▸ **Text provided**
Central sensitization of the spino-parabrachial-amygdala pathway that outlasts a brief nociceptive stimulus

Affiliations

Central sensitization of the spino-parabrachial-amygdala pathway that outlasts a brief nociceptive stimulus

Sarah A Kissiwaa et al. J Physiol. .

Abstract

Key points: Chronic pain is disabling because sufferers form negative associations between pain and activities, such as work, leading to the sufferer limiting these activities. Pain information arriving in the amygdala is responsible for forming these associations and contributes to us feeling bad when we are in pain. Ongoing injuries enhance the delivery of pain information to the amygdala. If we want to understand why chronic pain can continue without ongoing injury, it is important to know whether this facilitation continues once the injury has healed. In the present study, we show that a 2 min noxious heat stimulus, without ongoing injury, is able to enhance delivery of pain information to the amygdala for 3 days. If the noxious heat stimulus is repeated, this enhancement persists even longer. These changes may prime this information pathway so that subsequent injuries may feel even worse and the associative learning that results in pain-related avoidance may be promoted.

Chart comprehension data
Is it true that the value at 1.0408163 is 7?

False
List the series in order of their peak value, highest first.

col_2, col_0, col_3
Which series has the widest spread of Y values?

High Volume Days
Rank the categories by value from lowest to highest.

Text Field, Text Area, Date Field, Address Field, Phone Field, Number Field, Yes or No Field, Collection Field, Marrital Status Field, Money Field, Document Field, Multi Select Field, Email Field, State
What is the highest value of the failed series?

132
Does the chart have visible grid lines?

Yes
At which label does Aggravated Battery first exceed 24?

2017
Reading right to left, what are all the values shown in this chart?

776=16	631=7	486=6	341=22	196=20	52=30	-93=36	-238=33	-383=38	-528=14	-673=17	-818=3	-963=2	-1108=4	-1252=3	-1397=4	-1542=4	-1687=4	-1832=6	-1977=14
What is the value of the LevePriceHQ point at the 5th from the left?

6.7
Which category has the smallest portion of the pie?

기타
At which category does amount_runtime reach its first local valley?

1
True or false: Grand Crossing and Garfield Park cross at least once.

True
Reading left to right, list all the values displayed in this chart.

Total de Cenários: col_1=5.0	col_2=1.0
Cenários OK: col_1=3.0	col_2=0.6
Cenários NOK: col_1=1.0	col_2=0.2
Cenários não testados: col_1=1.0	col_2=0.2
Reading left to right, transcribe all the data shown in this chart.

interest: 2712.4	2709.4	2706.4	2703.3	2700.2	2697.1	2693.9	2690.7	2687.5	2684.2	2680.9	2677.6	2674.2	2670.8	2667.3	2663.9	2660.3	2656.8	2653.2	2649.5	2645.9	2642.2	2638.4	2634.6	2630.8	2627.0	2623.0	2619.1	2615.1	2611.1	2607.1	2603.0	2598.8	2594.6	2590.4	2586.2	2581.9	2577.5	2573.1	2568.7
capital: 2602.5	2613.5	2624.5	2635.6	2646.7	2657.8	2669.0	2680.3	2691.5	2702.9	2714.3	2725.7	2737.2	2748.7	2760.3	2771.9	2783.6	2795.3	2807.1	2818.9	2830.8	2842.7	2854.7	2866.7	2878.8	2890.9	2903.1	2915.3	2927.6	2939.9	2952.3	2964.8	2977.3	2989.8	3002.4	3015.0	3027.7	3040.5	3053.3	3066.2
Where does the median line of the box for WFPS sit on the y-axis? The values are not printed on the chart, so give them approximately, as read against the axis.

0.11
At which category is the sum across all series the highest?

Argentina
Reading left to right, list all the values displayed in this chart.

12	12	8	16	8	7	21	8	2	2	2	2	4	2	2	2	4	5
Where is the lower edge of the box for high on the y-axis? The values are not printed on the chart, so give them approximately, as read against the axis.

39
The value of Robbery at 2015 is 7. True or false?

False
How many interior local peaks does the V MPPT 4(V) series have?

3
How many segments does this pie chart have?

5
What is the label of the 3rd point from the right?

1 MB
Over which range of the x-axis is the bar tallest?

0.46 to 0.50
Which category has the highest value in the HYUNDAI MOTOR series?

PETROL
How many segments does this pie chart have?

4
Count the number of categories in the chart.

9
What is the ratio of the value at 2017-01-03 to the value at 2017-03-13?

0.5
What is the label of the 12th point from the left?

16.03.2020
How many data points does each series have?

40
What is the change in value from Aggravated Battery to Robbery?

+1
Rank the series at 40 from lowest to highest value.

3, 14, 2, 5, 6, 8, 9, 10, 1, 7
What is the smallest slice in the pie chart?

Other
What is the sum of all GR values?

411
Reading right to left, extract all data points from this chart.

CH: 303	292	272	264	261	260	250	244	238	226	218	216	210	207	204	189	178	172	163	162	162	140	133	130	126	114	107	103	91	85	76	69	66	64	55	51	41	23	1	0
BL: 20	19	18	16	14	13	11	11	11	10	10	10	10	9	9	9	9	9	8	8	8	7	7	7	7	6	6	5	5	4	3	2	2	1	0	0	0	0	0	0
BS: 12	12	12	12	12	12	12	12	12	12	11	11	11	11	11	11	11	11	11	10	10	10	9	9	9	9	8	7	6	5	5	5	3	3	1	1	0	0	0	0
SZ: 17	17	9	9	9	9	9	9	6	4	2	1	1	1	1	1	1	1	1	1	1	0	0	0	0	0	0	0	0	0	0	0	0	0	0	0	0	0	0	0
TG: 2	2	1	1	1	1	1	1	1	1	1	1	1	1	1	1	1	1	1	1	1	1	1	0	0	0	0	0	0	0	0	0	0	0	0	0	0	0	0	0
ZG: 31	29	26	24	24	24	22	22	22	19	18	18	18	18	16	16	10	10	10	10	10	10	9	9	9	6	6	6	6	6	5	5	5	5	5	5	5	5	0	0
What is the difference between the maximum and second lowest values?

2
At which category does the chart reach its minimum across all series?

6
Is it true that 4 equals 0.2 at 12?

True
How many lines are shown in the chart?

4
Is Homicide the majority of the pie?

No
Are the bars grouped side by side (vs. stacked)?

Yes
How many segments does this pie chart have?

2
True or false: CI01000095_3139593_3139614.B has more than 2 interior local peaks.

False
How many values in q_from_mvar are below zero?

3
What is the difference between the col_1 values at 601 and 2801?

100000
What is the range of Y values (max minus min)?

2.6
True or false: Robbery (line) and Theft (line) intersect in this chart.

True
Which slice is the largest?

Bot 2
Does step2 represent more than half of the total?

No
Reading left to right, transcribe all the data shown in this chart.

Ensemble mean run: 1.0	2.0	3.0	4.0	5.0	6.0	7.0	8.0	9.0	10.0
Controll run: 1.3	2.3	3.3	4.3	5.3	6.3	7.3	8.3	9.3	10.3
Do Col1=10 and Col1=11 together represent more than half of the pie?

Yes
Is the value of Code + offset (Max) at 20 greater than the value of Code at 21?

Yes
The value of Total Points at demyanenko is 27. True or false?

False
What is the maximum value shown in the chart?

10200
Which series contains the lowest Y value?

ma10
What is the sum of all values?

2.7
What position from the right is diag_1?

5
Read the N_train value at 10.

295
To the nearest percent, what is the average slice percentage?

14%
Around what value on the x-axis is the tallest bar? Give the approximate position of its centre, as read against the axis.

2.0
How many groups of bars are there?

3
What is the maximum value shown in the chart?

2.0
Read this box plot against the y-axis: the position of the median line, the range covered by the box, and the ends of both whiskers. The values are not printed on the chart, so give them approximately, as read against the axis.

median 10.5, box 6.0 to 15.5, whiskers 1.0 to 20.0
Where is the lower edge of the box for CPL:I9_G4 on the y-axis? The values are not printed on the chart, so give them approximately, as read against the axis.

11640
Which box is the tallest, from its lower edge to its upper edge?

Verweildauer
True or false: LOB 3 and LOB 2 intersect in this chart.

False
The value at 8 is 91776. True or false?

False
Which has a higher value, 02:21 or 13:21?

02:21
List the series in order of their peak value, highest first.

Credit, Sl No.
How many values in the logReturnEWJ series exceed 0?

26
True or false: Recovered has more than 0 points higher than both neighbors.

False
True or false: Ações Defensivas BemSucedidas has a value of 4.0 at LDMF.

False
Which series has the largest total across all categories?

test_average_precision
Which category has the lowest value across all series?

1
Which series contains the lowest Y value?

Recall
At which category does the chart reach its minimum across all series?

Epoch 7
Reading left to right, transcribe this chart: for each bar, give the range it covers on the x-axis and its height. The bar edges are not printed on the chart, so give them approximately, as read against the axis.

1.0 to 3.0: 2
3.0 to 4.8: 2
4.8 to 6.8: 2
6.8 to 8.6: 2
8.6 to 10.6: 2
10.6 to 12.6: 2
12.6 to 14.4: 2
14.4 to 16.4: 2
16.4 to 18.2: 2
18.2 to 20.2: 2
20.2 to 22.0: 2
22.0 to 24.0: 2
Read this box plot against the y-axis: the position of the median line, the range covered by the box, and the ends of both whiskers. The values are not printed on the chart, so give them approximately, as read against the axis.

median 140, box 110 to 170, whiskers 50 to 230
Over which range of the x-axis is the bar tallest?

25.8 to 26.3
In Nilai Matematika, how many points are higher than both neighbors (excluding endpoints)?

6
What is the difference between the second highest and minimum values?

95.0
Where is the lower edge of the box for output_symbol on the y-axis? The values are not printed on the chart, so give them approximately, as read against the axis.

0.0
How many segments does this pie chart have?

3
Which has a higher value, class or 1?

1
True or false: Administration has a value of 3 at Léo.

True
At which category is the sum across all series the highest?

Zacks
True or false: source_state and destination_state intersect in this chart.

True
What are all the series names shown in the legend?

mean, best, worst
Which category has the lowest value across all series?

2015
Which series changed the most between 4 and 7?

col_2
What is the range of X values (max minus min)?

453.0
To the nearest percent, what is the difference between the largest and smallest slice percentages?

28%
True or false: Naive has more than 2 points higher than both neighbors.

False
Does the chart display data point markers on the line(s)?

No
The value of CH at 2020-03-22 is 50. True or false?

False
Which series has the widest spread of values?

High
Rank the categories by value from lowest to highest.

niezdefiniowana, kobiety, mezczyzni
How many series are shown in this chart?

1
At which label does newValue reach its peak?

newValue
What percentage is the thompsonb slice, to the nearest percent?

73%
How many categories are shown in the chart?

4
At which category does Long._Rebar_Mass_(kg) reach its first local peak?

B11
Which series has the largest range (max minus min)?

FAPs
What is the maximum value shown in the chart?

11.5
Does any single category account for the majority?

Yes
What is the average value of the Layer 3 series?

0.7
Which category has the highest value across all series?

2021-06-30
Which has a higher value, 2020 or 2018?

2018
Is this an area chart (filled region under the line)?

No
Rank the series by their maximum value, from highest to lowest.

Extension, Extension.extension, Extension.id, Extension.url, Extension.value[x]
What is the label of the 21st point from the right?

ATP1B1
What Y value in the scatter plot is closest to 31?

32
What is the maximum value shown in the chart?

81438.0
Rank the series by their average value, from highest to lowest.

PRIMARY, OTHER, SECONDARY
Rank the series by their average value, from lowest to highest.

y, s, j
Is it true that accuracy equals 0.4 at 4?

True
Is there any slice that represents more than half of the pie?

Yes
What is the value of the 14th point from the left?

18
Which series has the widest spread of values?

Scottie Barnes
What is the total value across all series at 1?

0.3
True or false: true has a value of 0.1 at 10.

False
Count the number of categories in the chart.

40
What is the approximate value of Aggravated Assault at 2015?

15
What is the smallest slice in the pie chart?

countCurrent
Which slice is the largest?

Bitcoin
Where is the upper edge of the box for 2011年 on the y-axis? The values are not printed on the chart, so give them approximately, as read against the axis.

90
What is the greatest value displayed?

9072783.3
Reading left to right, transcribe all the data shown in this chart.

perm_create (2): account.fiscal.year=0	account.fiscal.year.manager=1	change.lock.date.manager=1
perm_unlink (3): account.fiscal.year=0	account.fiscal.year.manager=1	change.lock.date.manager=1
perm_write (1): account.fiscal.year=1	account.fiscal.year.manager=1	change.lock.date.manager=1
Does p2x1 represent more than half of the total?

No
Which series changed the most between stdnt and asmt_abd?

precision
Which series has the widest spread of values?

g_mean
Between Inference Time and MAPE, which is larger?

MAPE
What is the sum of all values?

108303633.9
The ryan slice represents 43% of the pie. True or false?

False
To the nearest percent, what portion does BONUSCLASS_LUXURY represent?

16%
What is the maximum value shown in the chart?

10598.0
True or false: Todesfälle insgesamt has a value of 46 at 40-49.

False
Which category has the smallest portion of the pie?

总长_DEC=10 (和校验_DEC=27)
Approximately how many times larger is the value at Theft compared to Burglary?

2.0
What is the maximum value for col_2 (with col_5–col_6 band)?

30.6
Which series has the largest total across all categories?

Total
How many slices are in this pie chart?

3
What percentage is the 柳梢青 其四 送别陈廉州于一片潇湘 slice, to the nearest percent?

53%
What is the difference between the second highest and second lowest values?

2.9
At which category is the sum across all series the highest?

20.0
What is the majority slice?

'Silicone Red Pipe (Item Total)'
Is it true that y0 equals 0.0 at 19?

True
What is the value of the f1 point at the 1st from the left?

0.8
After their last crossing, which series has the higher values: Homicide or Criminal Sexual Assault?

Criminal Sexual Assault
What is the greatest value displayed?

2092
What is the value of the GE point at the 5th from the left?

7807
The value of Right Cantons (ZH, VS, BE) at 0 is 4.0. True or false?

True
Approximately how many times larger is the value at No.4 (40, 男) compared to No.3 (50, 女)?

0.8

▸ **Your instructions**
Turn the paragraph that begins "Key points: Chronic pain is disabling" in the abstract on pain and the amygdala into a short bulleted list that keeps its main facts. The entries have nothing to do with this.

▸ **Exercise solution**
- Chronic pain is disabling because sufferers link pain with activities such as work and then limit those activities.
- Pain information reaching the amygdala forms these associations and helps make us feel bad when in pain.
- Ongoing injuries boost the delivery of pain information to the amygdala.
- To understand why chronic pain can last without ongoing injury, it matters whether this boost continues after the injury heals.
- In this study, a 2 min noxious heat stimulus, with no ongoing injury, enhanced delivery of pain information to the amygdala for 3 days.
- Repeating the heat stimulus made the enhancement last even longer.
- These changes may prime the pathway so later injuries feel worse and may promote the associative learning behind pain-related avoidance.